[TASK REQUIREMENTS]
Go to the line in the entries below that holds "Limeiqi — единственн" and repeat exactly from there through the line that holds "Tous droits réservés.", inclusive.

[RECORD SET]
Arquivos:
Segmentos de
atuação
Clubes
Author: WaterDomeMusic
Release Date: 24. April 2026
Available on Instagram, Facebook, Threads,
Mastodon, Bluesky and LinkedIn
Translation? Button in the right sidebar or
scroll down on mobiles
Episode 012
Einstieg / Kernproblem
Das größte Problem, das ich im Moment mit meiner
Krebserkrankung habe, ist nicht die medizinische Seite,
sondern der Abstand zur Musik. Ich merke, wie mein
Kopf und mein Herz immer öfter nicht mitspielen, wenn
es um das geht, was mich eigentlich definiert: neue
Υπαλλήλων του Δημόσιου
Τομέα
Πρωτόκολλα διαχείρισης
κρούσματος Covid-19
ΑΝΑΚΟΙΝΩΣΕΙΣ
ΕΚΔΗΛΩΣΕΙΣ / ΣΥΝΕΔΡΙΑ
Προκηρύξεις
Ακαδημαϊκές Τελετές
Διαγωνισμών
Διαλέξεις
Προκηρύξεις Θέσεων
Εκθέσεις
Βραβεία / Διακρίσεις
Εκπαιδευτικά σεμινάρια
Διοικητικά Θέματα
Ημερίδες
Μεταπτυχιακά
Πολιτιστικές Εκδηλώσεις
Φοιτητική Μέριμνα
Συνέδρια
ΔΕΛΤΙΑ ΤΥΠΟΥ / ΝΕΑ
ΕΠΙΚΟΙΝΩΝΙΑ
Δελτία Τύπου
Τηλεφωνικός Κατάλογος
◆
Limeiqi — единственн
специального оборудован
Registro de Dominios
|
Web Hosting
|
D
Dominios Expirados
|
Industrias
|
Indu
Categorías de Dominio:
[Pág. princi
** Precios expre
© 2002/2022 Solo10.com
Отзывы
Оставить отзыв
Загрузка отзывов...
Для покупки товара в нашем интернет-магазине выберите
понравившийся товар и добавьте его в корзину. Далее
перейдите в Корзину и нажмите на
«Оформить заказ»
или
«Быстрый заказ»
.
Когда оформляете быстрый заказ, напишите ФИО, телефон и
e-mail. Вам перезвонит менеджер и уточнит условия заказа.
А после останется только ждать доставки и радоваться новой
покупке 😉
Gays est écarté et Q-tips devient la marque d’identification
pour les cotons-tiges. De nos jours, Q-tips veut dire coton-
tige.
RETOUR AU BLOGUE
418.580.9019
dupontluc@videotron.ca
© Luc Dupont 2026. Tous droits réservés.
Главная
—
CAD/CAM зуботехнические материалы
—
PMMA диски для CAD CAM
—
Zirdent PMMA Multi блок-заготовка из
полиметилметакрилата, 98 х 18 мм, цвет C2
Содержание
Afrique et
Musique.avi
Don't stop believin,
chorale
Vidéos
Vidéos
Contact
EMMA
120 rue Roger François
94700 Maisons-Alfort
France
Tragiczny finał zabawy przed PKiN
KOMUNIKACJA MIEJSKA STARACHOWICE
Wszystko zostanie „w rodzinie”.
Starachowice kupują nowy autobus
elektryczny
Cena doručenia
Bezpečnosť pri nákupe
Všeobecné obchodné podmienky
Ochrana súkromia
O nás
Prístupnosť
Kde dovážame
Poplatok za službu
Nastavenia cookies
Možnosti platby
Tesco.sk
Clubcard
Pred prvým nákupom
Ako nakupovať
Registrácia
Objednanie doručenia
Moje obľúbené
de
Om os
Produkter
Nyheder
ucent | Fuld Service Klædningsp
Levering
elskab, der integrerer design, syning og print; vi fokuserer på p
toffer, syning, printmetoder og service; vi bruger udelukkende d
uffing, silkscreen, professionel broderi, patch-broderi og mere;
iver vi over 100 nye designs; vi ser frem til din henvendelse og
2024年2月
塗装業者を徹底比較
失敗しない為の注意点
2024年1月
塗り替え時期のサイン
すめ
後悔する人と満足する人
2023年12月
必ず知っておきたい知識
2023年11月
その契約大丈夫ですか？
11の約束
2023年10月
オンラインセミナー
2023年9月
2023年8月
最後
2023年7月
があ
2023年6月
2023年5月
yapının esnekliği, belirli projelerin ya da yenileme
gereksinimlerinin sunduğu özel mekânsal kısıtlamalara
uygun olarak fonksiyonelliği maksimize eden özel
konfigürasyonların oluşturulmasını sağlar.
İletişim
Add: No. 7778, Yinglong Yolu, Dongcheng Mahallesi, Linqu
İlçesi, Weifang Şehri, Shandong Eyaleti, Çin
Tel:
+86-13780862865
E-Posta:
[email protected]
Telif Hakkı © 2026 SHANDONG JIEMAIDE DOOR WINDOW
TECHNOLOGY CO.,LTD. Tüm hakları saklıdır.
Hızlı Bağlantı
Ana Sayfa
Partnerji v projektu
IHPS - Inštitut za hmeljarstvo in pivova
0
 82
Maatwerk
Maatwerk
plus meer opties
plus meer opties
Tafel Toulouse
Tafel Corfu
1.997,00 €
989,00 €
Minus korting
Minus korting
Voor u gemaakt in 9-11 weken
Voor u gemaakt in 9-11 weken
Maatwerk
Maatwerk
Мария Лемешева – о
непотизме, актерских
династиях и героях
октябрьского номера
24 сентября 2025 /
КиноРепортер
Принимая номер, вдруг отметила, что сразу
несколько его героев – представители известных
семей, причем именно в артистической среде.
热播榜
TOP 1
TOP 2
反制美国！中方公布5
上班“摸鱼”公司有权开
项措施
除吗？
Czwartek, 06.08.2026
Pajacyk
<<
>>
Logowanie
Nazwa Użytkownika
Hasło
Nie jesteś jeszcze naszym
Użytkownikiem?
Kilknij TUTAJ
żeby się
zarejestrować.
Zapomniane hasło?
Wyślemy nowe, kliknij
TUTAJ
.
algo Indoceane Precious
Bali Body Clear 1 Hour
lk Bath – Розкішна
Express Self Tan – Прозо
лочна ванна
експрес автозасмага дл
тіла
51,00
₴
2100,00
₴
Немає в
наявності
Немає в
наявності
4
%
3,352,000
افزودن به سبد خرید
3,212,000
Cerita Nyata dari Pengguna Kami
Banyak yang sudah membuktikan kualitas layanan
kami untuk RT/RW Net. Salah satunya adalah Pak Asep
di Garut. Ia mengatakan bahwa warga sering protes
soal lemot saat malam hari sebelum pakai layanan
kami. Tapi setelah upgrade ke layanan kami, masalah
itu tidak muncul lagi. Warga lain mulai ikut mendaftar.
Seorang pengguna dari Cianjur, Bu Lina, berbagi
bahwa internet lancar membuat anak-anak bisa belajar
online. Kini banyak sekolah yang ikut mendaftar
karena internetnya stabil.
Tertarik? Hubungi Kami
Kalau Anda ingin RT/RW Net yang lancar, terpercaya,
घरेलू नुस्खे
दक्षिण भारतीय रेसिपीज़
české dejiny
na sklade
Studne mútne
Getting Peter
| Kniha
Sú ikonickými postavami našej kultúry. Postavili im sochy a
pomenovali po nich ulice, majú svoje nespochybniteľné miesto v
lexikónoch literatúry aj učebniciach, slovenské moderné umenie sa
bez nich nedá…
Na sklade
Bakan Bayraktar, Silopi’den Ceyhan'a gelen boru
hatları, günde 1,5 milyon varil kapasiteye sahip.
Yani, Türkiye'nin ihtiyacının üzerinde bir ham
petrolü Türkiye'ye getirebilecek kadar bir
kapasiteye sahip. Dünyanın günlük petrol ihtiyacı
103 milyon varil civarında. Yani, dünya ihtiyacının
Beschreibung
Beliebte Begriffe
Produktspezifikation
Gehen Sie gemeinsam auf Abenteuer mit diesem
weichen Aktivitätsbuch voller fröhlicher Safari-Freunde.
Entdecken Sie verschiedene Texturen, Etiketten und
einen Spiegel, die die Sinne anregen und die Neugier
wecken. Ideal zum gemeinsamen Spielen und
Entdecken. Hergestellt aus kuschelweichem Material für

[PROBLEM SOLUTION]
Limeiqi — единственн
специального оборудован
Registro de Dominios
|
Web Hosting
|
D
Dominios Expirados
|
Industrias
|
Indu
Categorías de Dominio:
[Pág. princi
** Precios expre
© 2002/2022 Solo10.com
Отзывы
Оставить отзыв
Загрузка отзывов...
Для покупки товара в нашем интернет-магазине выберите
понравившийся товар и добавьте его в корзину. Далее
перейдите в Корзину и нажмите на
«Оформить заказ»
или
«Быстрый заказ»
.
Когда оформляете быстрый заказ, напишите ФИО, телефон и
e-mail. Вам перезвонит менеджер и уточнит условия заказа.
А после останется только ждать доставки и радоваться новой
покупке 😉
Gays est écarté et Q-tips devient la marque d’identification
pour les cotons-tiges. De nos jours, Q-tips veut dire coton-
tige.
RETOUR AU BLOGUE
418.580.9019
dupontluc@videotron.ca
© Luc Dupont 2026. Tous droits réservés.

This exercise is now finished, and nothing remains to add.